Given a particular sample size, we should notice that to increase our confidence in our estimate, we had to enlarge the interval, thus decreasing the precision with which we know the result. And similarly, increasing the precision will decrease the confidence. If we want both the confidence in being correct, and a fairly precise answer, then we need to increase the sample size.

Sample size estimates are usually done with the normal distribution, even though the population standard deviation may not be known. This is because the t-distribution does approach the normal distribution as the sample size increases, and is approximately normal when the sample is large ($n \ge 30$).

The confidence interval formula was   $\bar{x} \pm z_{\alpha/2} \dfrac{\sigma}{\sqrt{n}}$.   The margin of error is defined to be the distance from the center to the end of the interval, and is denoted by the variable $E$. Therefore, we have the equation   $E = z_{\alpha/2} \dfrac{\sigma}{\sqrt{n}}$.   This equation can be solved for $n$ to produce the following formula.

 $n = \left( \dfrac{ z_{\alpha/2} \sigma}{E} \right)^2$

It is common practice to round the result up to the nearest integer. If the population standard deviation $\sigma$ is unknown, then the sample standard deviation $s$ should be substituted for $\sigma$. If no standard deviation is known because the data has not yet been collected, a small pilot sample (with sample size at least 30) should be collected to estimate the standard deviation.

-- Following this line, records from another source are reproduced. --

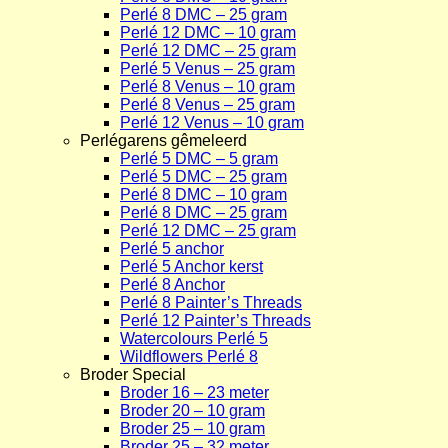
Perlé 8 DMC – 25 gram
Perlé 12 DMC – 10 gram
Perlé 12 DMC – 25 gram
Perlé 5 Venus – 25 gram
Perlé 8 Venus – 10 gram
Perlé 8 Venus – 25 gram
Perlé 12 Venus – 10 gram
Perlégarens gêmeleerd
Perlé 5 DMC – 5 gram
Perlé 5 DMC – 25 gram
Perlé 8 DMC – 10 gram
Perlé 8 DMC – 25 gram
Perlé 12 DMC – 25 gram
Perlé 5 anchor
Perlé 5 Anchor kerst
Perlé 8 Anchor
Perlé 8 Painter’s Threads
Perlé 12 Painter’s Threads
Watercolours Perlé 5
Wildflowers Perlé 8
Broder Special
Broder 16 – 23 meter
Broder 20 – 10 gram
Broder 25 – 10 gram
Broder 25 – 32 meter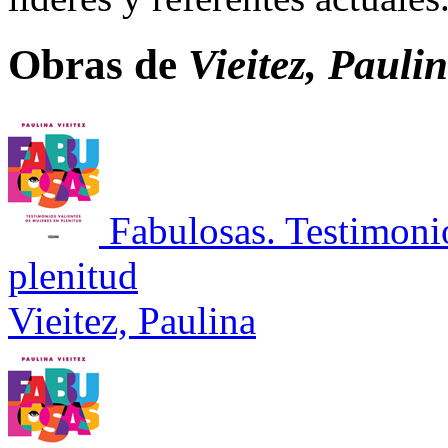
Obras de
Vieitez, Pauli
Fabulosas. Testimoni
plenitud
Vieitez, Paulina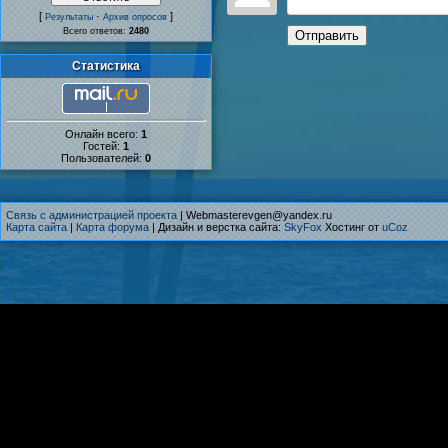
[
·
]
Результаты
Архив опросов
Всего ответов:
2480
Отправить
Статистика
Онлайн всего:
1
Гостей:
1
Пользователей:
0
Связь с администрацией проекта
| Webmasterevgen@yandex.ru
Карта сайта
|
Карта форума
| Дизайн и верстка сайта:
SkyFox
Хостинг от
uCoz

As an example, suppose the learning time for a particular task has a standard deviation (estimated from at least 30 observations) of 4.3 minutes. What sample size would be needed to estimate the mean learning time to within 0.5 minutes, with a confidence of 99%?

• For a 99% confidence interval, we have   $\alpha = 0.01$,   so   $z_{\alpha/2} = z_{0.005} = 2.576$.
• Then   $n = \left( \dfrac{ z_{\alpha/2} \sigma}{E} \right)^2 = \left( \dfrac{(2.576)(4.3)}{0.5} \right)^2 = 22.15^2 = 490.8$.

Rounding up, we find that we should have 491 observations in our sample in order to achieve an estimate with a margin of error at most 0.5 minutes, and have 99% confidence in the result.